The Broader Significance
This message, for all its apparent simplicity, captures a critical moment in the deployment pipeline. It is the boundary between debugging and production: the moment when the assistant stops fixing problems and starts waiting to see if the fixes were sufficient. The 11-minute wait is the hidden tax of deploying on new GPU architectures—the cost of compiling kernels that no one has compiled before, for a combination of hardware (Blackwell SM120) and software (CUDA 13.0, FlashInfer 0.6.8, SGLang nightly) that may never have been tested together.
In a production environment, this 11-minute startup would be unacceptable. The solution would be to pre-compile the JIT kernels and distribute them with the deployment artifacts, or to use a container image with pre-warmed caches. But in a development and debugging context, the 11-minute wait is a necessary investment: it confirms that the entire software stack is compatible and functional, paving the way for the benchmarking and optimization work that follows.

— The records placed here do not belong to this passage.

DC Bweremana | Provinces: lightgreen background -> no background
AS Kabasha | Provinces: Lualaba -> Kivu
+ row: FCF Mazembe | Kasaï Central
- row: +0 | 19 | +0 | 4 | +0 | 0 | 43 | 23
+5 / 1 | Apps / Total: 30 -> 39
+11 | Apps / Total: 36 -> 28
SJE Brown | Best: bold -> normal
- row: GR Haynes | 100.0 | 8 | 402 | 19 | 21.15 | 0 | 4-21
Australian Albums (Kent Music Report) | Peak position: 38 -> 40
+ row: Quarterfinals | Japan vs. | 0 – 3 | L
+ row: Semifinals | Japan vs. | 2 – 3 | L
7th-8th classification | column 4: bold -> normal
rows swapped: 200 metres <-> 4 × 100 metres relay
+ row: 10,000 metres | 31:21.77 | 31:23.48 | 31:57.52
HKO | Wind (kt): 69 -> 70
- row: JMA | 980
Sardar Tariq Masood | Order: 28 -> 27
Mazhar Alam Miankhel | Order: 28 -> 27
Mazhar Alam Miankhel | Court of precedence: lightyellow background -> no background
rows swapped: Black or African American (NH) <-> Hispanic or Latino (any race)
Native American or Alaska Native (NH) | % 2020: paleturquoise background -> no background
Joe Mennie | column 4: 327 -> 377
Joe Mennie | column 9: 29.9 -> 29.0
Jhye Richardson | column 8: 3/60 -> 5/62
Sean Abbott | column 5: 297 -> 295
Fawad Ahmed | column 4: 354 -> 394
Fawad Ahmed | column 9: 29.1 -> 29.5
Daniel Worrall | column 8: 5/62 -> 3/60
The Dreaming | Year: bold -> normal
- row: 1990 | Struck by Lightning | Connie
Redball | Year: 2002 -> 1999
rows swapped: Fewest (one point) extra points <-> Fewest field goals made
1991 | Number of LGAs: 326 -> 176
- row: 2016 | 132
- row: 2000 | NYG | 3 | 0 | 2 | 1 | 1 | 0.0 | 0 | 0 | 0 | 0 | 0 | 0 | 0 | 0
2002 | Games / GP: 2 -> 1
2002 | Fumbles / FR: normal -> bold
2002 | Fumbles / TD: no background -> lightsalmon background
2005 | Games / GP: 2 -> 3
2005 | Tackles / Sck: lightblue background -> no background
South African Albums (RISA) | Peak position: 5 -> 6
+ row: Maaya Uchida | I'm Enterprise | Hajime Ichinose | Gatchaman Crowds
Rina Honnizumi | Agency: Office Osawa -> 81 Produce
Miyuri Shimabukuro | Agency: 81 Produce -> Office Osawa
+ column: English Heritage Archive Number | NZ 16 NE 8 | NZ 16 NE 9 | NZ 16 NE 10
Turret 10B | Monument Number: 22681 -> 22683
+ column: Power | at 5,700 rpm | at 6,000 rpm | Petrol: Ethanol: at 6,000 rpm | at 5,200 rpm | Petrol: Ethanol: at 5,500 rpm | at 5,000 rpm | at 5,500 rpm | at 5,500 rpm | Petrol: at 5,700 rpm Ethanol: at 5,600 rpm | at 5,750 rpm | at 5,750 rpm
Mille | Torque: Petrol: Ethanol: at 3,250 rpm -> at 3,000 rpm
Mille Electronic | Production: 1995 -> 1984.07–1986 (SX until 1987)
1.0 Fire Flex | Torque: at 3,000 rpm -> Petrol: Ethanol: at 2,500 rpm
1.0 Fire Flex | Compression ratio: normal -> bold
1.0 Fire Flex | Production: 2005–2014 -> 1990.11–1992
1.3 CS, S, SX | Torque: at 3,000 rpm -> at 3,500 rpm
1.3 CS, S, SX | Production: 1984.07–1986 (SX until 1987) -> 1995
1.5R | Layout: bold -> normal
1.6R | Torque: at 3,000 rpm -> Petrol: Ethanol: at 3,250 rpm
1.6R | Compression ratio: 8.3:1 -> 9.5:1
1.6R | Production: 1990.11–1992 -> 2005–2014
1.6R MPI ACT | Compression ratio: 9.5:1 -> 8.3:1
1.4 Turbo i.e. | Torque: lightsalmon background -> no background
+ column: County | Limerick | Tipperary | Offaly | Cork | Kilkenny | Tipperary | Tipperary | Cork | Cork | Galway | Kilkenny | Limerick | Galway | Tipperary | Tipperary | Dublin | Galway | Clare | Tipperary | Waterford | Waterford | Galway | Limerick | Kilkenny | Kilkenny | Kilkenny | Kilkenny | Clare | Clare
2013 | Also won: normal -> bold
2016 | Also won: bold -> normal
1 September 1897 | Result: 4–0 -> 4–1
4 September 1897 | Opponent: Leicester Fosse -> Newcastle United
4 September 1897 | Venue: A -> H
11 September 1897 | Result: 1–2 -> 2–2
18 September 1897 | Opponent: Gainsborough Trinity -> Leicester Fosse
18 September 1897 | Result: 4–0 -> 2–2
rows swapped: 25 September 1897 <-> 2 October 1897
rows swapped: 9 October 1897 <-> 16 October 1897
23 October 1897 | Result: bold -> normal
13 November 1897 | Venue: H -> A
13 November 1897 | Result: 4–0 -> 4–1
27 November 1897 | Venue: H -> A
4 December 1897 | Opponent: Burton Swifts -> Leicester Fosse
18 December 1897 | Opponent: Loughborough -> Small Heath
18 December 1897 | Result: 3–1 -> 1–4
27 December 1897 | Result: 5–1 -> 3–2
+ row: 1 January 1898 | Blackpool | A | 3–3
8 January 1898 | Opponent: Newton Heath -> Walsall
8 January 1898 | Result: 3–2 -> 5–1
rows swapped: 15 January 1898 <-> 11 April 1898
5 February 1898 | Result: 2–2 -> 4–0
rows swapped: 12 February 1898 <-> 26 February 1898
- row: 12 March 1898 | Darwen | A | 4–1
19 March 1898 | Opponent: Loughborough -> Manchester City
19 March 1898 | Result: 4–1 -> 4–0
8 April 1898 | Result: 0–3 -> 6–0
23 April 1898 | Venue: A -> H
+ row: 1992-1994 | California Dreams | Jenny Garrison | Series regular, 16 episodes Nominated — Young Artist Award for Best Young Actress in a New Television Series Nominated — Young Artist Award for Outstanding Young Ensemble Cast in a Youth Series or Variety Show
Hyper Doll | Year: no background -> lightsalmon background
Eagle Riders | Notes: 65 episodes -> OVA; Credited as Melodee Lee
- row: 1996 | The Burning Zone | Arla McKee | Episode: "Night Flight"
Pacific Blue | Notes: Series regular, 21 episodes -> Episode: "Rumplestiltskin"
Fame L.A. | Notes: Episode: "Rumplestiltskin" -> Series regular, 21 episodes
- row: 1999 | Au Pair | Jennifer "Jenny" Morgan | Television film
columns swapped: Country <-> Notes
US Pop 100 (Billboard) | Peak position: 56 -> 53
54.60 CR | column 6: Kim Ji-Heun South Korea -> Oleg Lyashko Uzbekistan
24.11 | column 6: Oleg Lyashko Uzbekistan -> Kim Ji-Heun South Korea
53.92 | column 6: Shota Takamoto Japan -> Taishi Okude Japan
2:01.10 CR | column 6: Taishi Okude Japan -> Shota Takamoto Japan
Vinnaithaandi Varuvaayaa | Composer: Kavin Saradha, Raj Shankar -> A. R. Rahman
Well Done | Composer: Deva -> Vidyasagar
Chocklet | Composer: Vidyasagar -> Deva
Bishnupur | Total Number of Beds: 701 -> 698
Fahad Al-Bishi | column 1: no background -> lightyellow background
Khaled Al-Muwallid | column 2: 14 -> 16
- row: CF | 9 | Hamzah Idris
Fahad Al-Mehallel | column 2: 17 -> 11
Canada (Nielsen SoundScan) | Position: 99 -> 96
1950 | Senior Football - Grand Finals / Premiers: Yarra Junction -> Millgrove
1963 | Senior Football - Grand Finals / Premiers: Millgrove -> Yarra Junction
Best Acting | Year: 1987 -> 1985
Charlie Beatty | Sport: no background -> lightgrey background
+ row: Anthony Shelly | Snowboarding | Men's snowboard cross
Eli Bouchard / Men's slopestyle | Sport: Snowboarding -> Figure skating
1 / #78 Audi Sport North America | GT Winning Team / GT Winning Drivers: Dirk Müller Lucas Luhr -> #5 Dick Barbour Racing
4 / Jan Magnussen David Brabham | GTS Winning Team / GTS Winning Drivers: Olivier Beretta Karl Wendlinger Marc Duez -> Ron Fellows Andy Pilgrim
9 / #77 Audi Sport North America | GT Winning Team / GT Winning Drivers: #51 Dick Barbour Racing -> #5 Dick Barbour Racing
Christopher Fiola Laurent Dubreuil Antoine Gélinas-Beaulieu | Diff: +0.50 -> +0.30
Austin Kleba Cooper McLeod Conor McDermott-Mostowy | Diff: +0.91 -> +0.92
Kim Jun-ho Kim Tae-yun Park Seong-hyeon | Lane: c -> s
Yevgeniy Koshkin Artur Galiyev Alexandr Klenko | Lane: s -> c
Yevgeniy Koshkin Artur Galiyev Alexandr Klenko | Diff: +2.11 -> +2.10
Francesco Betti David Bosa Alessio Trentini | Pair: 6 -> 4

The message also demonstrates a key principle of robust automation: always verify. After every fix, the assistant runs a verification step. The monitoring loop is the verification for the CUDA toolkit fix. It's not enough to install the right packages and restart the service—one must wait and confirm that the service actually serves requests. This principle, applied consistently throughout the session, is what allows the assistant to make progress through a maze of interconnected failures.